A verbatim copy of all the data is required; the pictures should not appear in it.

INFORMATION SHOWN:
=== Section Start ===

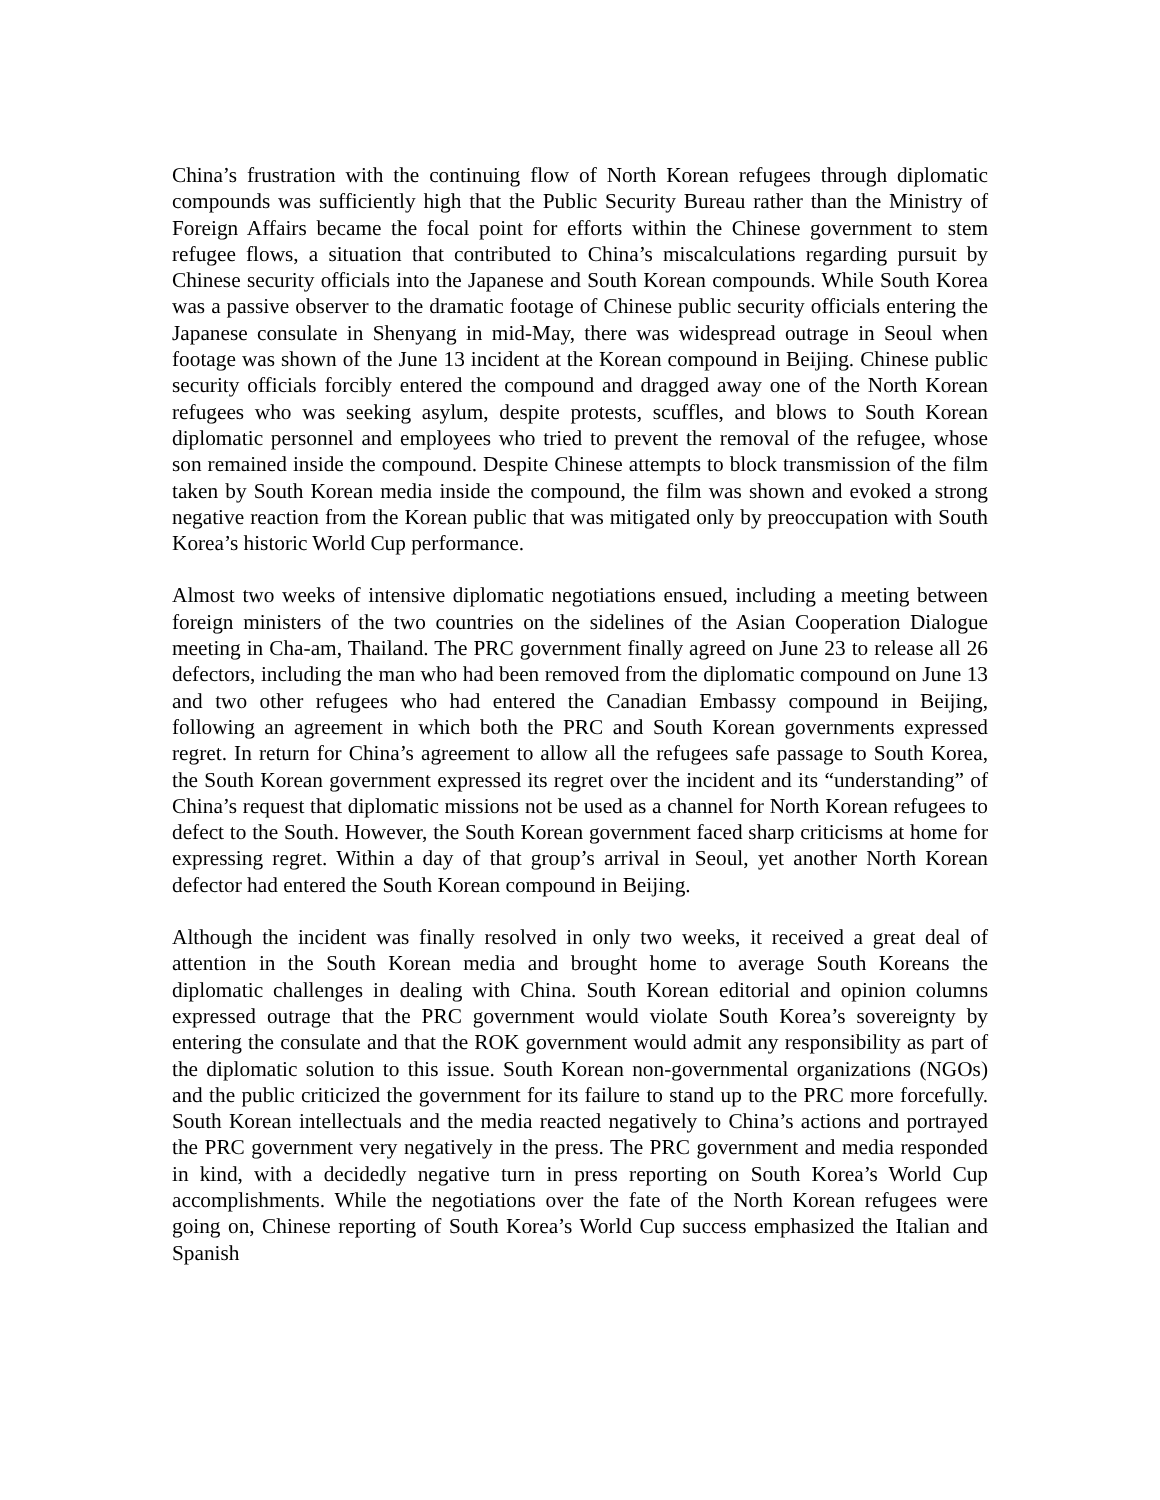China’s frustration with the continuing flow of North Korean refugees through diplomatic compounds was sufficiently high that the Public Security Bureau rather than the Ministry of Foreign Affairs became the focal point for efforts within the Chinese government to stem refugee flows, a situation that contributed to China’s miscalculations regarding pursuit by Chinese security officials into the Japanese and South Korean compounds. While South Korea was a passive observer to the dramatic footage of Chinese public security officials entering the Japanese consulate in Shenyang in mid-May, there was widespread outrage in Seoul when footage was shown of the June 13 incident at the Korean compound in Beijing. Chinese public security officials forcibly entered the compound and dragged away one of the North Korean refugees who was seeking asylum, despite protests, scuffles, and blows to South Korean diplomatic personnel and employees who tried to prevent the removal of the refugee, whose son remained inside the compound. Despite Chinese attempts to block transmission of the film taken by South Korean media inside the compound, the film was shown and evoked a strong negative reaction from the Korean public that was mitigated only by preoccupation with South Korea’s historic World Cup performance.
Almost two weeks of intensive diplomatic negotiations ensued, including a meeting between foreign ministers of the two countries on the sidelines of the Asian Cooperation Dialogue meeting in Cha-am, Thailand. The PRC government finally agreed on June 23 to release all 26 defectors, including the man who had been removed from the diplomatic compound on June 13 and two other refugees who had entered the Canadian Embassy compound in Beijing, following an agreement in which both the PRC and South Korean governments expressed regret. In return for China’s agreement to allow all the refugees safe passage to South Korea, the South Korean government expressed its regret over the incident and its “understanding” of China’s request that diplomatic missions not be used as a channel for North Korean refugees to defect to the South. However, the South Korean government faced sharp criticisms at home for expressing regret. Within a day of that group’s arrival in Seoul, yet another North Korean defector had entered the South Korean compound in Beijing.
Although the incident was finally resolved in only two weeks, it received a great deal of attention in the South Korean media and brought home to average South Koreans the diplomatic challenges in dealing with China. South Korean editorial and opinion columns expressed outrage that the PRC government would violate South Korea’s sovereignty by entering the consulate and that the ROK government would admit any responsibility as part of the diplomatic solution to this issue. South Korean non-governmental organizations (NGOs) and the public criticized the government for its failure to stand up to the PRC more forcefully. South Korean intellectuals and the media reacted negatively to China’s actions and portrayed the PRC government very negatively in the press. The PRC government and media responded in kind, with a decidedly negative turn in press reporting on South Korea’s World Cup accomplishments. While the negotiations over the fate of the North Korean refugees were going on, Chinese reporting of South Korea’s World Cup success emphasized the Italian and Spanish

=== Section End ===

EXERCISE RESULT:
China’s frustration with the continuing flow of North Korean refugees through diplomatic compounds was sufficiently high that the Public Security Bureau rather than the Ministry of Foreign Affairs became the focal point for efforts within the Chinese government to stem refugee flows, a situation that contributed to China’s miscalculations regarding pursuit by Chinese security officials into the Japanese and South Korean compounds. While South Korea was a passive observer to the dramatic footage of Chinese public security officials entering the Japanese consulate in Shenyang in mid-May, there was widespread outrage in Seoul when footage was shown of the June 13 incident at the Korean compound in Beijing. Chinese public security officials forcibly entered the compound and dragged away one of the North Korean refugees who was seeking asylum, despite protests, scuffles, and blows to South Korean diplomatic personnel and employees who tried to prevent the removal of the refugee, whose son remained inside the compound. Despite Chinese attempts to block transmission of the film taken by South Korean media inside the compound, the film was shown and evoked a strong negative reaction from the Korean public that was mitigated only by preoccupation with South Korea’s historic World Cup performance.
Almost two weeks of intensive diplomatic negotiations ensued, including a meeting between foreign ministers of the two countries on the sidelines of the Asian Cooperation Dialogue meeting in Cha-am, Thailand. The PRC government finally agreed on June 23 to release all 26 defectors, including the man who had been removed from the diplomatic compound on June 13 and two other refugees who had entered the Canadian Embassy compound in Beijing, following an agreement in which both the PRC and South Korean governments expressed regret. In return for China’s agreement to allow all the refugees safe passage to South Korea, the South Korean government expressed its regret over the incident and its “understanding” of China’s request that diplomatic missions not be used as a channel for North Korean refugees to defect to the South. However, the South Korean government faced sharp criticisms at home for expressing regret. Within a day of that group’s arrival in Seoul, yet another North Korean defector had entered the South Korean compound in Beijing.
Although the incident was finally resolved in only two weeks, it received a great deal of attention in the South Korean media and brought home to average South Koreans the diplomatic challenges in dealing with China. South Korean editorial and opinion columns expressed outrage that the PRC government would violate South Korea’s sovereignty by entering the consulate and that the ROK government would admit any responsibility as part of the diplomatic solution to this issue. South Korean non-governmental organizations (NGOs) and the public criticized the government for its failure to stand up to the PRC more forcefully. South Korean intellectuals and the media reacted negatively to China’s actions and portrayed the PRC government very negatively in the press. The PRC government and media responded in kind, with a decidedly negative turn in press reporting on South Korea’s World Cup accomplishments. While the negotiations over the fate of the North Korean refugees were going on, Chinese reporting of South Korea’s World Cup success emphasized the Italian and Spanish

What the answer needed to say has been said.